The abbreviation of a word is formed by:

  • The first letter.
  • The number of characters between the first and last letter.
  • The last letter.

For example, the abbreviation of "dog" is "d1g", and for "internationalization" it is "i18n". Words with exactly two letters are abbreviated to the word itself.

Approach

  1. Store Abbreviations:
    • Use a dictionary (or hashmap) to map abbreviations to the set of words that have that abbreviation.
  2. Initialization:
    • Create a ValidWordAbbr class that initializes the dictionary with the provided list of words.
  3. Check Uniqueness:
    • A method isUnique that checks for the uniqueness based on the following conditions:
      • If the abbreviation of the given word is not in the dictionary, return True.
      • If it is in the dictionary, check if the abbreviation maps to the exact same word or if there are no other words with that abbreviation.

Code

Java
public class ValidWordAbbr {
    private Map<String, Set<String>> abbrevDict;

    public ValidWordAbbr(String[] dictionary) {
        abbrevDict = new HashMap<>();
        for (String word : dictionary) {
            String abbrev = getAbbreviation(word);
            if (!abbrevDict.containsKey(abbrev)) {
                abbrevDict.put(abbrev, new HashSet<>());
            }
            abbrevDict.get(abbrev).add(word);
        }
    }

    public boolean isUnique(String word) {
        String abbrev = getAbbreviation(word);
        if (!abbrevDict.containsKey(abbrev)) {
            return true;
        }
        Set<String> words = abbrevDict.get(abbrev);
        return words.size() == 1 && words.contains(word);
    }

    private String getAbbreviation(String word) {
        if (word.length() <= 2) {
            return word;
        }
        return word.charAt(0) + Integer.toString(word.length() - 2) + word.charAt(word.length() - 1);
    }
}
Python
class ValidWordAbbr:
    def __init__(self, dictionary: List[str]) -> None:
        self.abbrev_dict = {}
        for word in dictionary:
            abbrev = self.get_abbreviation(word)
            if abbrev not in self.abbrev_dict:
                self.abbrev_dict[abbrev] = set()
            self.abbrev_dict[abbrev].add(word)
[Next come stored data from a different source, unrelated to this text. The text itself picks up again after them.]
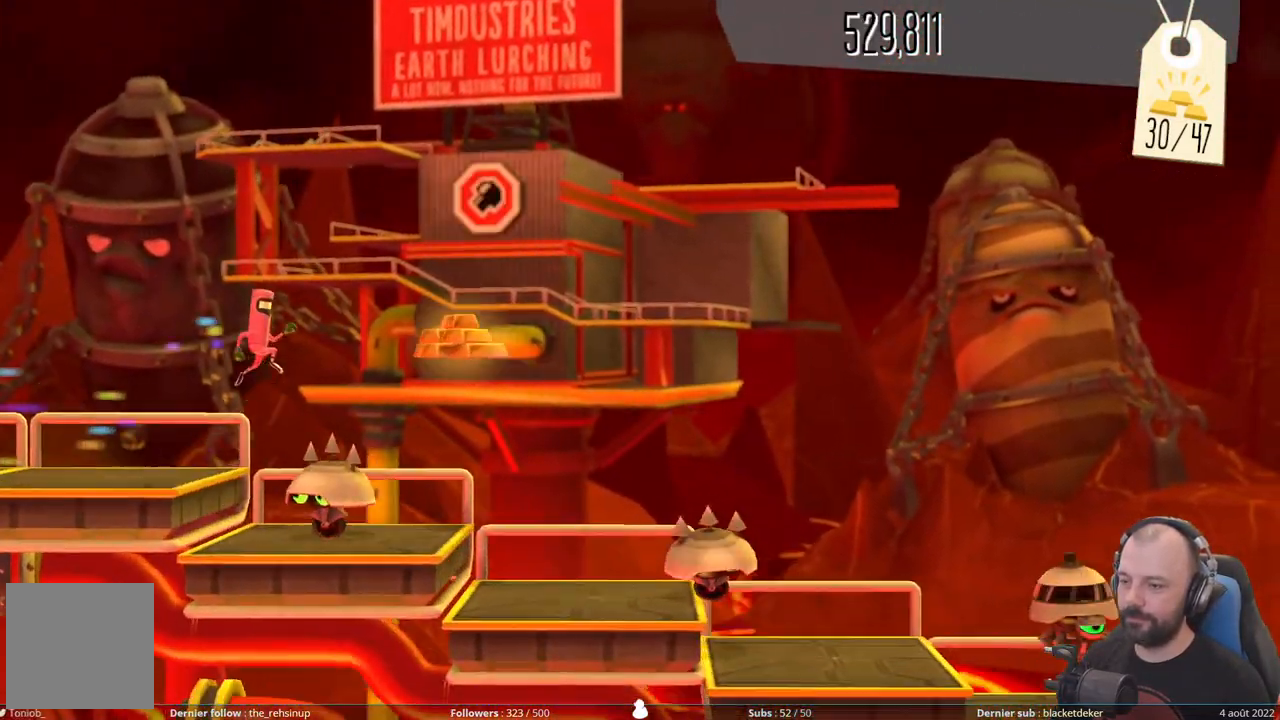
{"buttons": ["A"], "right_stick": "center", "events": [[220, "A", "up"], [480, "A", "down"]]}
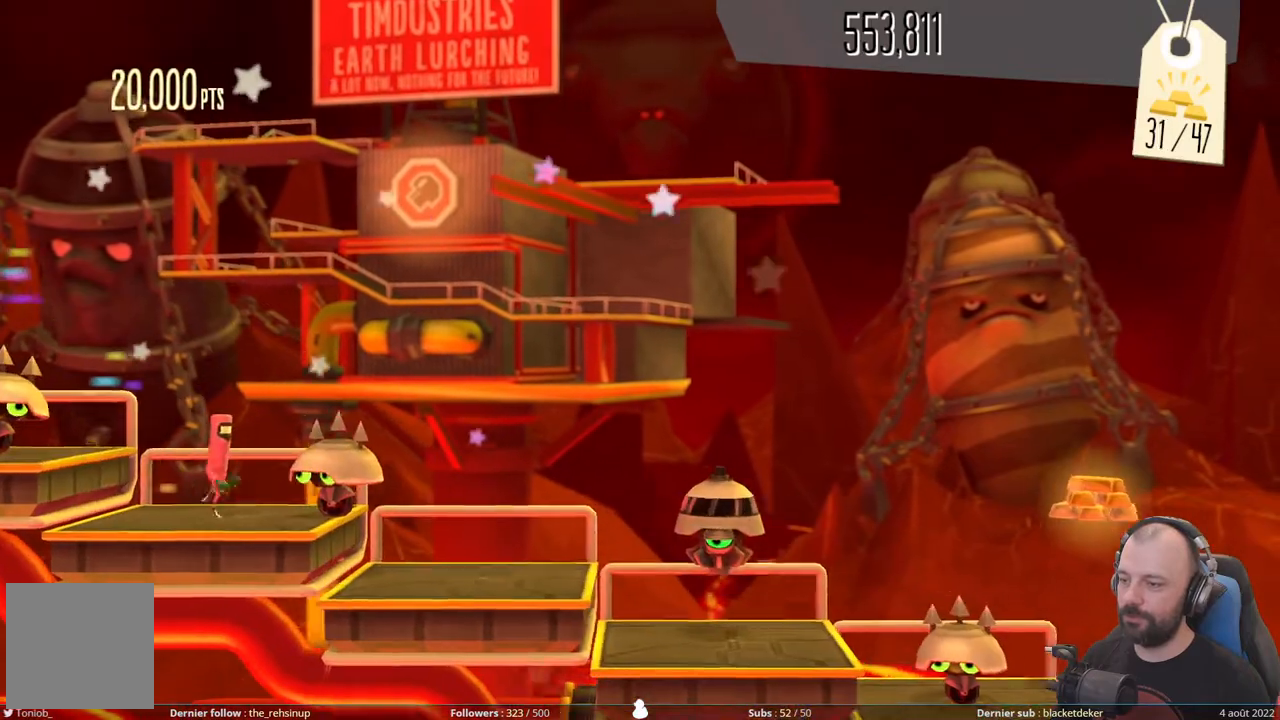
{"buttons": ["A"], "right_stick": "center", "events": [[180, "A", "up"], [500, "A", "down"]]}
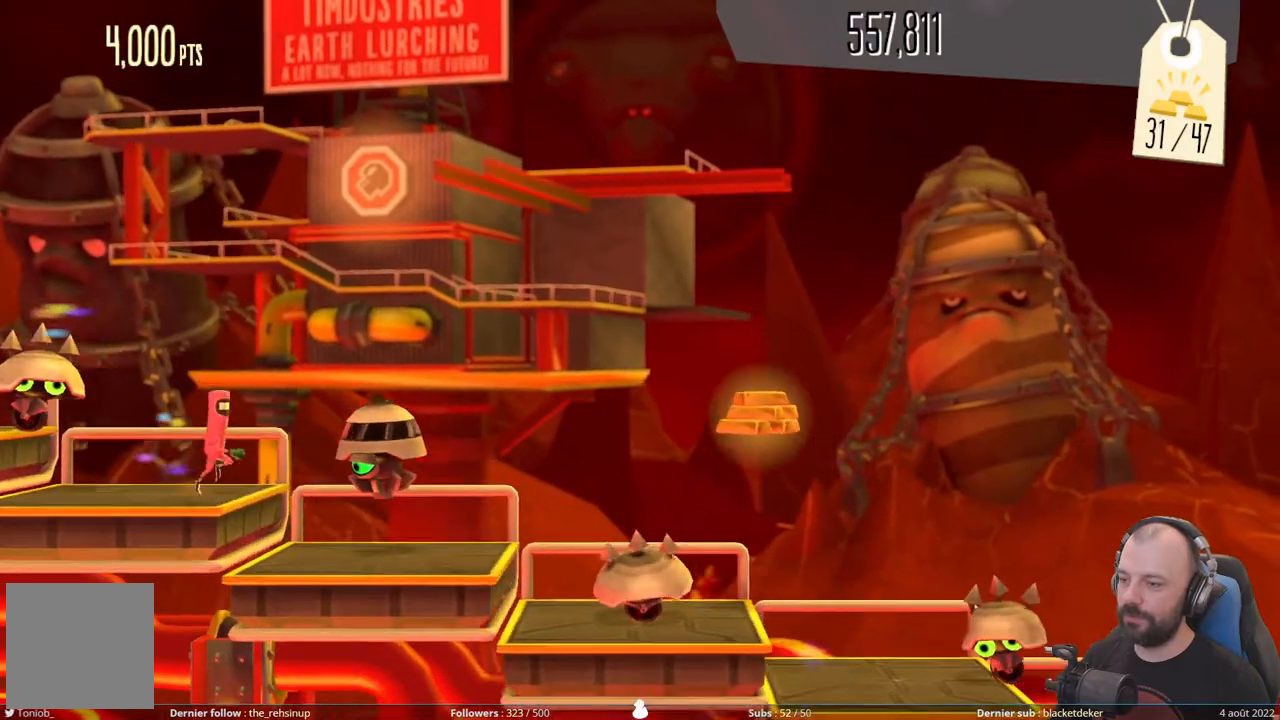
{"buttons": [], "right_stick": "center", "events": [[200, "A", "up"]]}
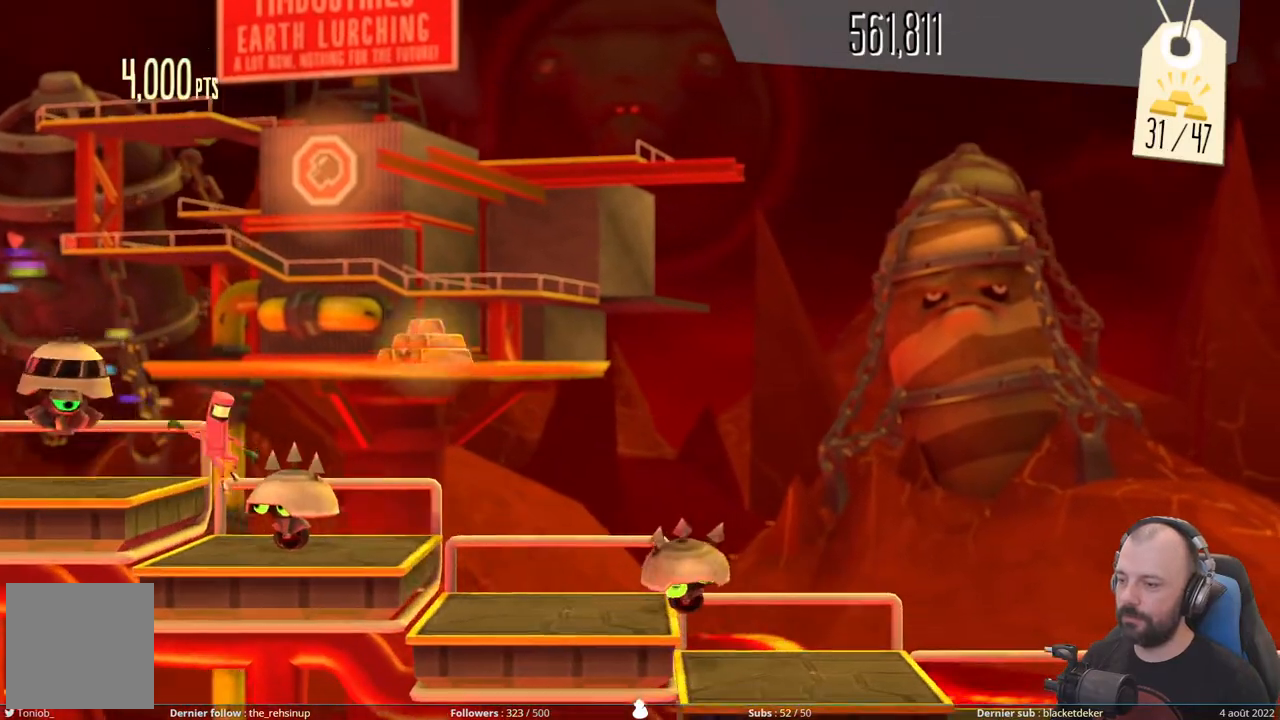
{"buttons": [], "right_stick": "center", "events": [[60, "A", "down"], [480, "A", "up"]]}
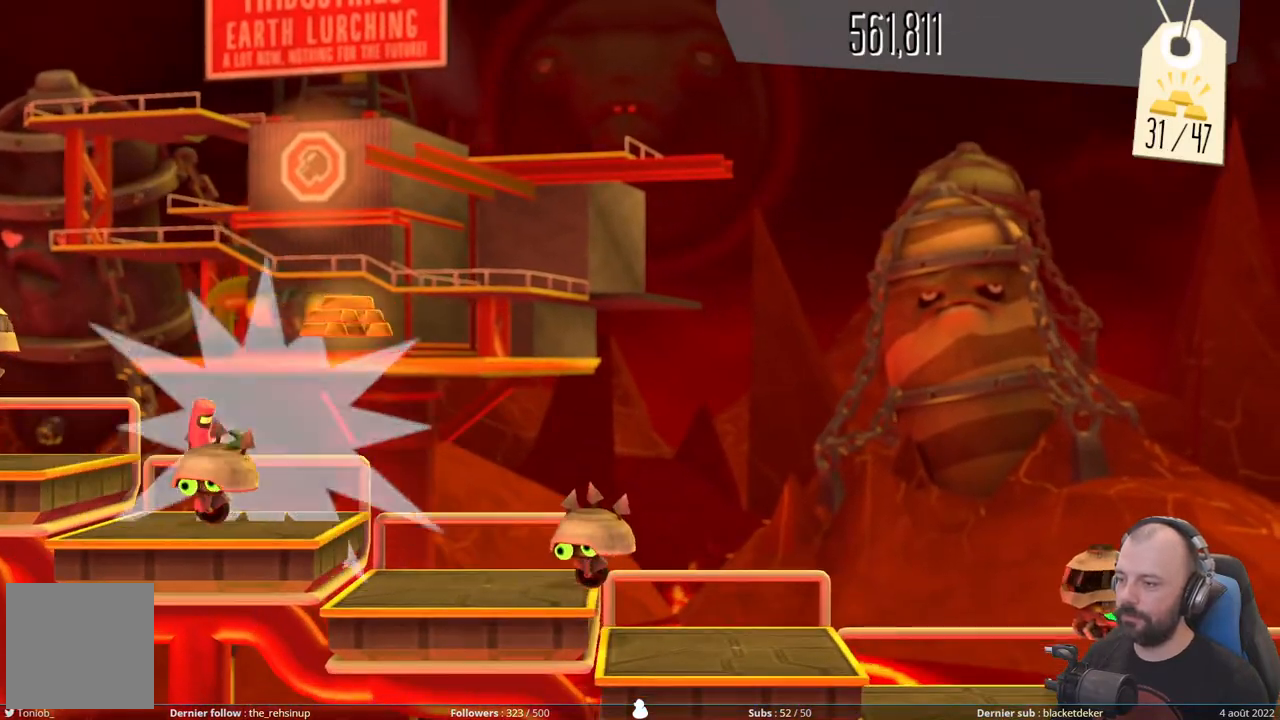
{"buttons": [], "right_stick": "center", "events": []}
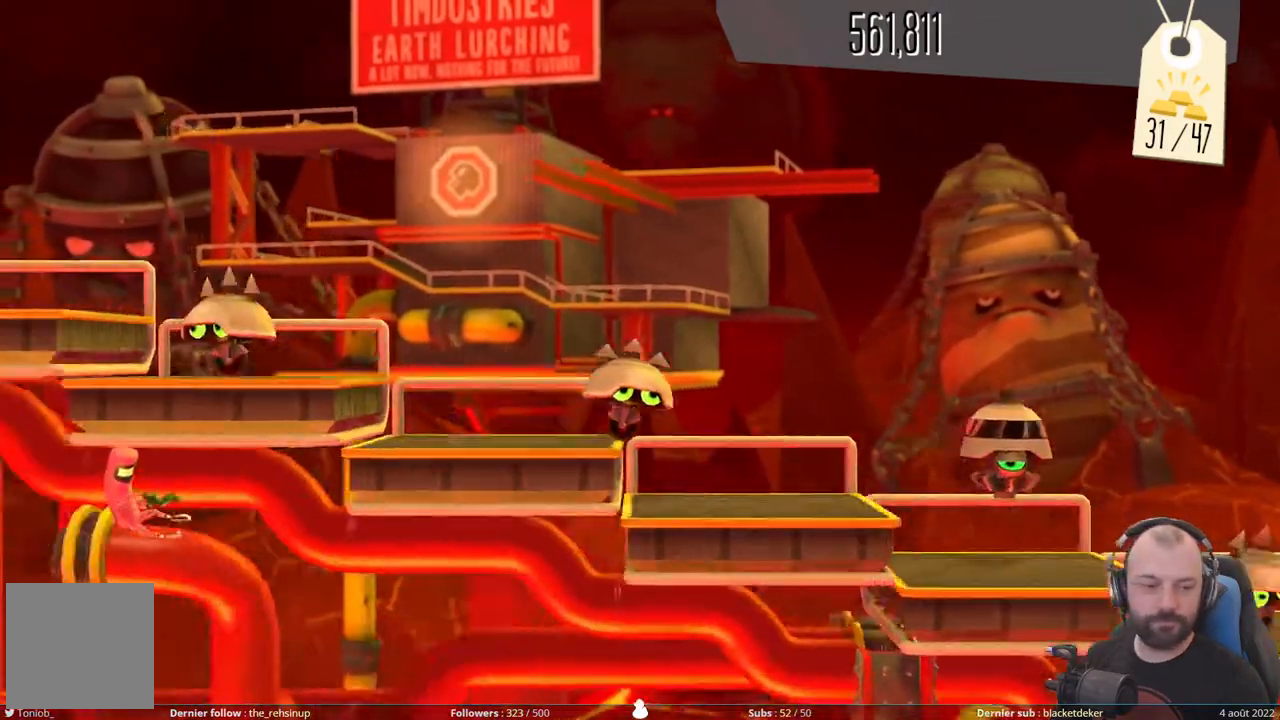
{"buttons": [], "right_stick": "center", "events": []}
    def is_unique(self, word: str) -> bool:
        abbrev = self.get_abbreviation(word)
        if abbrev not in self.abbrev_dict:
            return True
        words = self.abbrev_dict[abbrev]
        return len(words) == 1 and word in words

    def get_abbreviation(self, word: str) -> str:
        if len(word) <= 2:
            return word
        return f"{word[0]}{len(word) - 2}{word[-1]}"

Complexity

  • ⏰ Time complexity: O(n) for initializing the dictionary with n words. O(1) for checking the uniqueness of a word.
  • 🧺 Space complexity: O(n) for storing the abbreviations.